Uno degli obbiettivi che Scarcia si era prefissato di raggiungere nel campo degli studi islamici, forse quello di cui ha sentito maggiormente la responsabilità, non è dunque stato ancora conseguito appieno, e non certo per suo demerito. Le poche pagine che precedono, pur nella loro stringata inadeguatezza, mi sembra dimostrino a sufficienza come il suo contributo all'islamistica sia stato chiarificatore e decisivo. Ma probabilmente, ancor più che uno scritto celebrativo, l'omaggio migliore da fargli è la promessa, per quanto poco conti, di persistere tenacemente anche noi negli scopi che gli stanno a cuore.

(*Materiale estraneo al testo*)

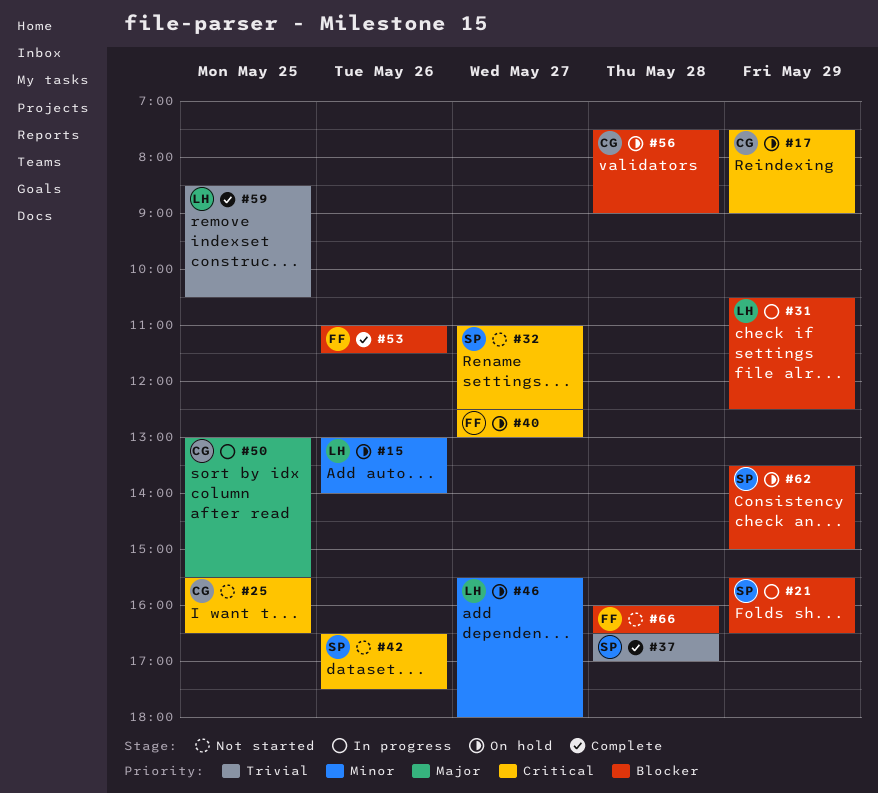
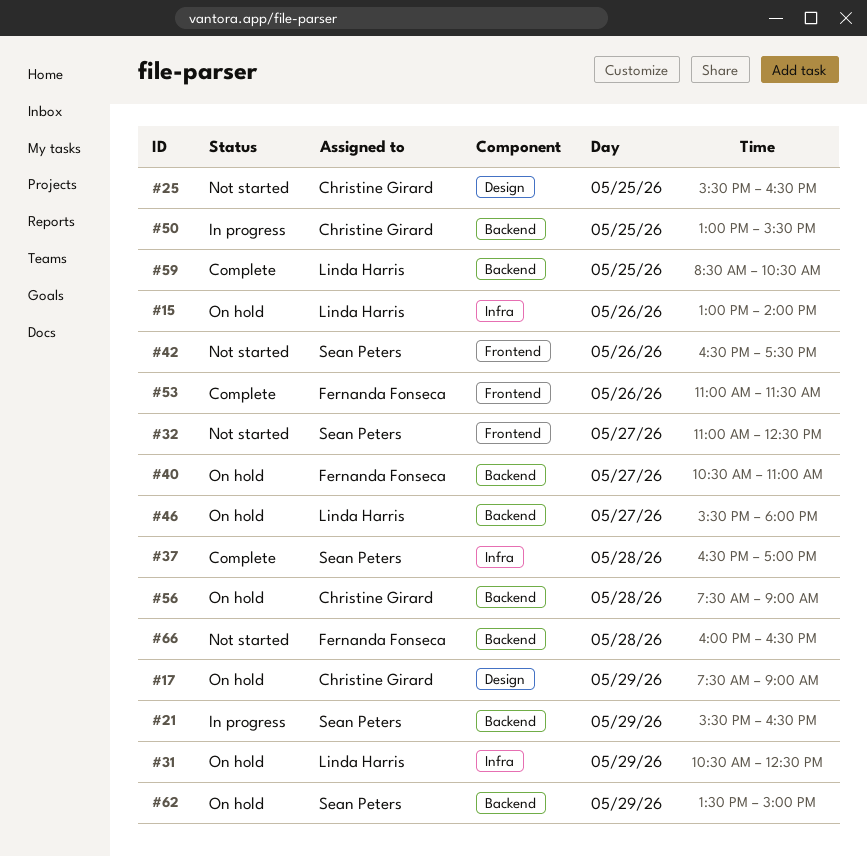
#31, status: In progress -> On hold
#40, begins: 12:30 -> 10:30
#40, ends: 13:00 -> 11:00

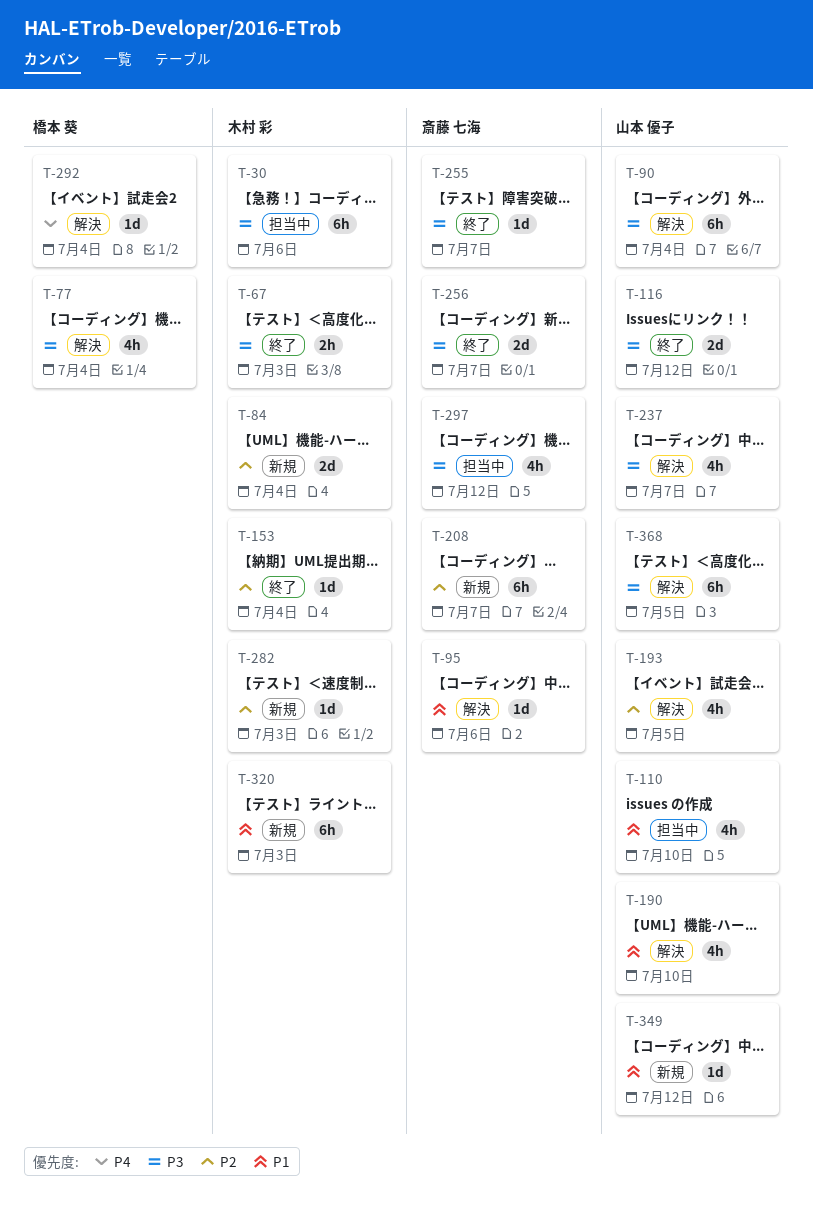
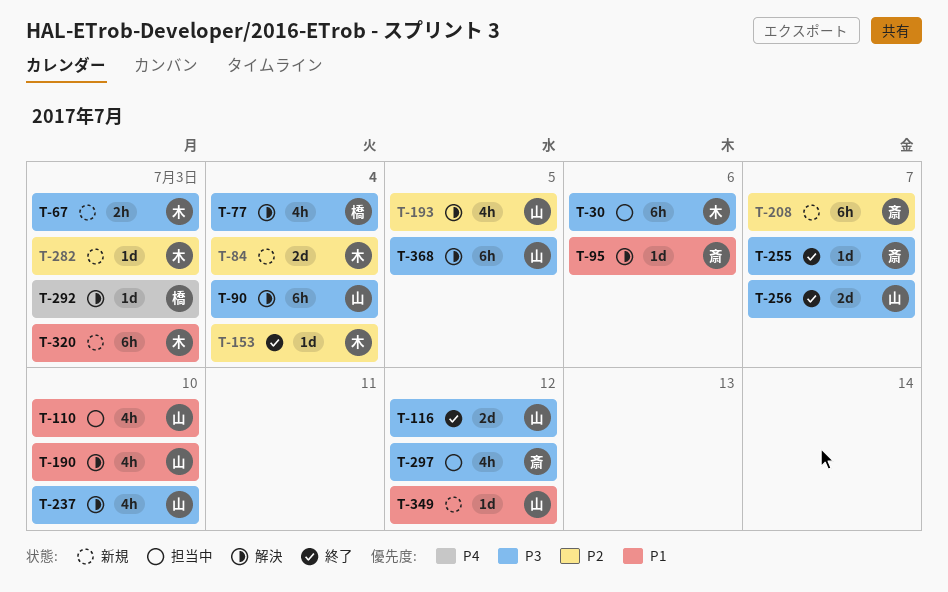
T-67, status: 終了 -> 新規
T-237, due: Jul 7 -> Jul 10
T-256, owner: 斎藤 七海 -> 山本 優子
T-292, due: Jul 4 -> Jul 3

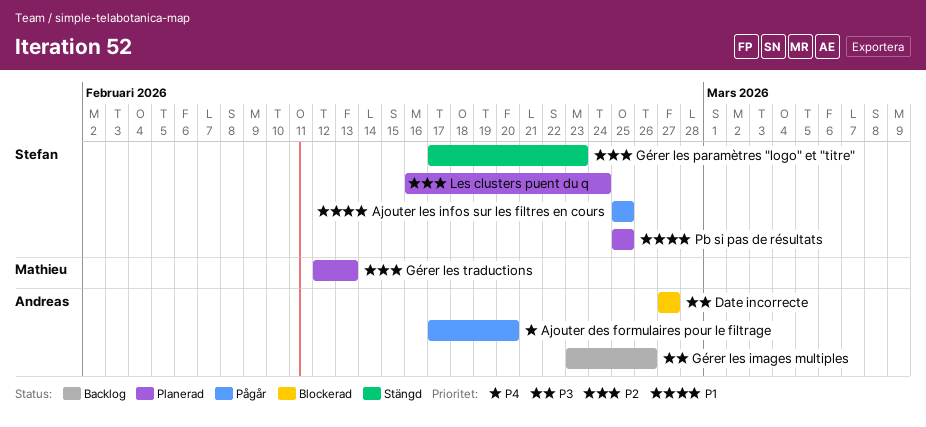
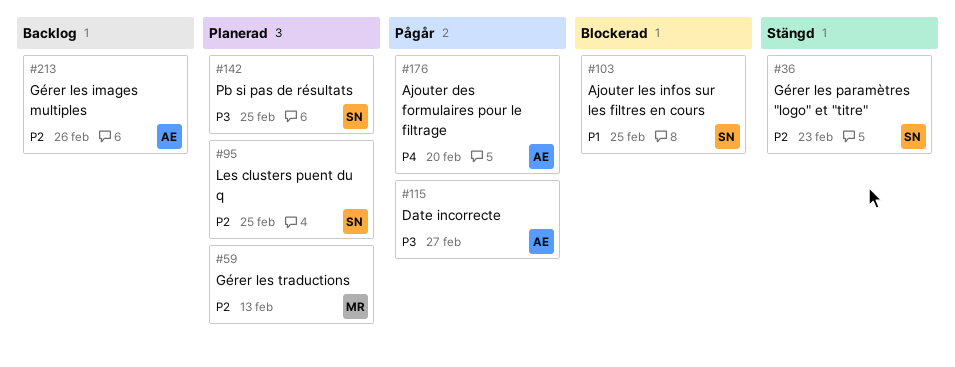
Ajouter les infos sur les filtres en cours, status: Pågår -> Blockerad
Date incorrecte, status: Blockerad -> Pågår
Gérer les images multiples, priority: P3 -> P2
Les clusters puent du q, due: Feb 24 -> Feb 25
Pb si pas de résultats, priority: P1 -> P3

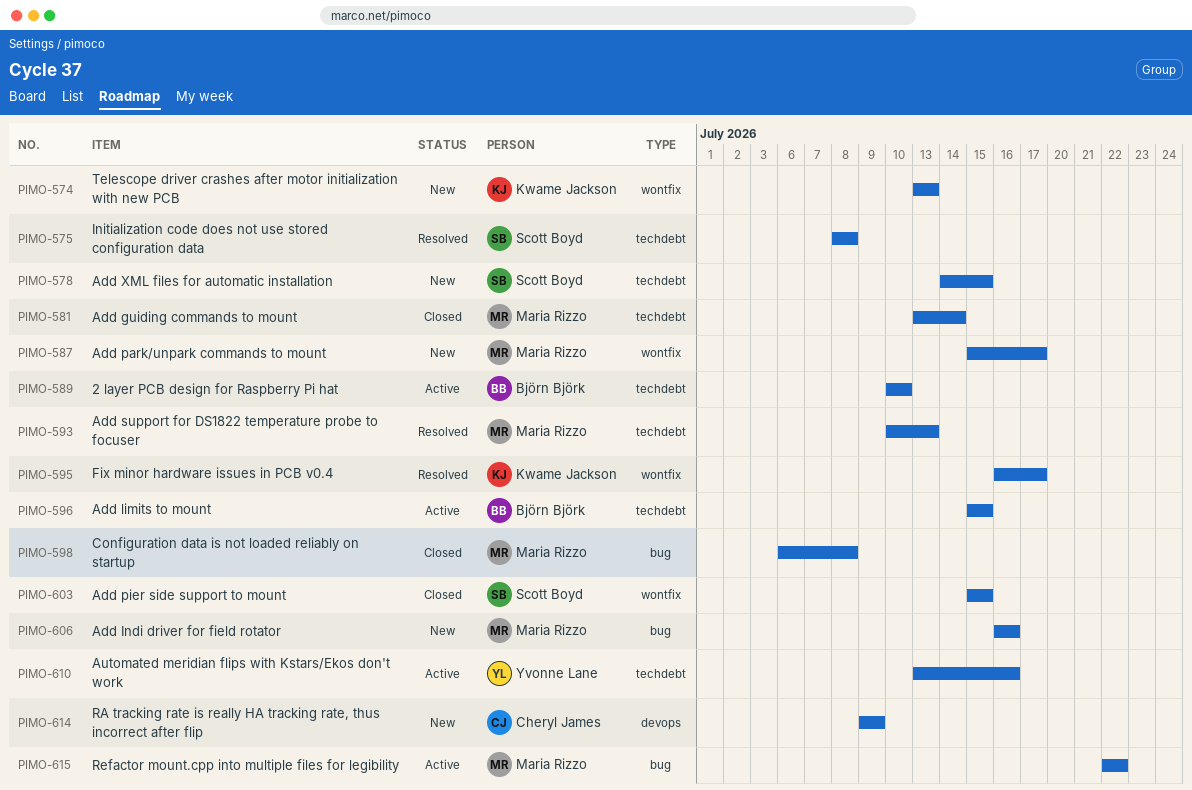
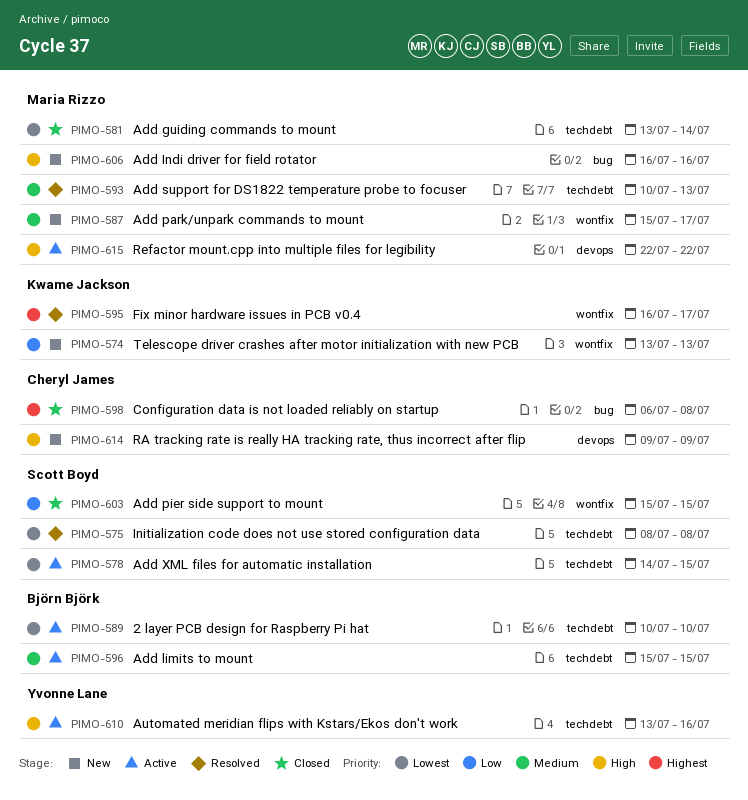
PIMO-578, status: New -> Active
PIMO-598, owner: Maria Rizzo -> Cheryl James
PIMO-615, label: bug -> devops

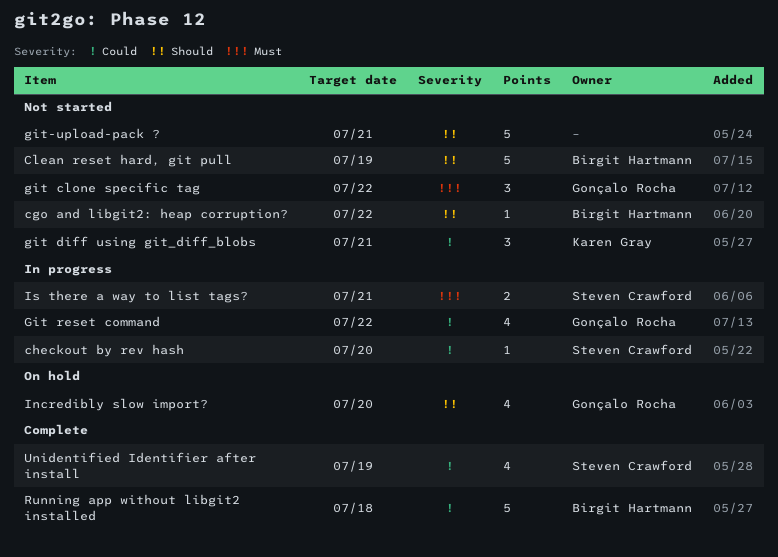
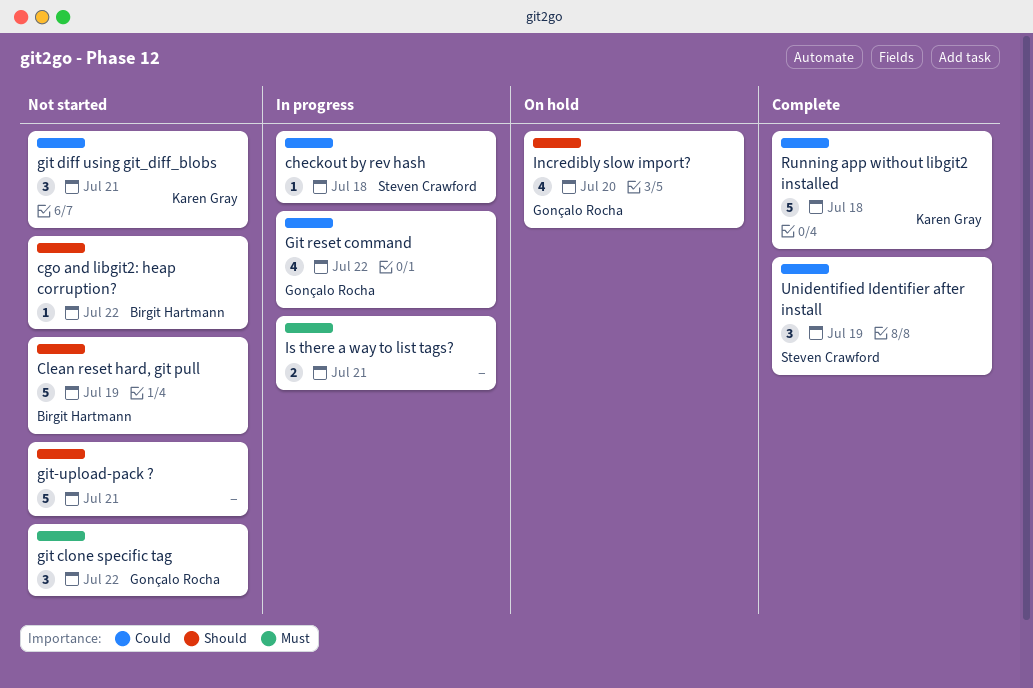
checkout by rev hash, due: Jul 20 -> Jul 18
Is there a way to list tags?, owner: Steven Crawford -> none
Running app without libgit2 installed, owner: Birgit Hartmann -> Karen Gray
Unidentified Identifier after install, estimate: 4 -> 3

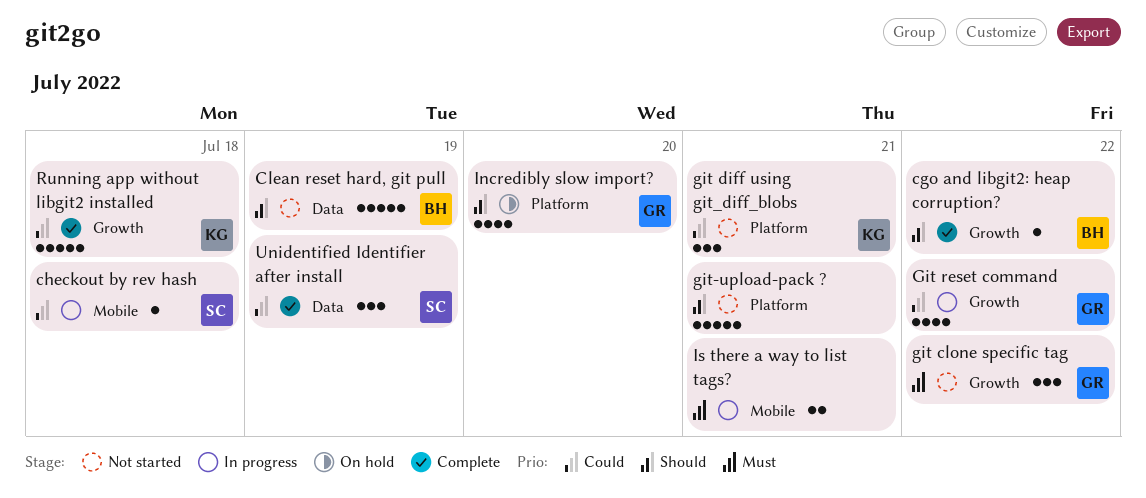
cgo and libgit2: heap corruption?, status: Not started -> Complete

1 G. Scarcia, L'Islam non Arabo, in Ulisse, XXXI (1977), pp. 42-50.

2 G. Scarcia, L'eresia musulmana nella problematica storico-religiosa, in Studi e Materiali di Storia delle Religioni, XXXIII, 1 (1962), pp. 63-97.

3 G. Scarcia, Islamistica e Persianologia in Italia, in Annali della Facoltà di Lingue e Letterature Straniere di Ca' Foscari, XI, 3 (1972), p.149.

4 G. Scarcia, La prospettiva islamica, in Il volto della Gorgone. La morte e i suoi significati, Bruno Mondadori, Milano 2001, pp. 108-122.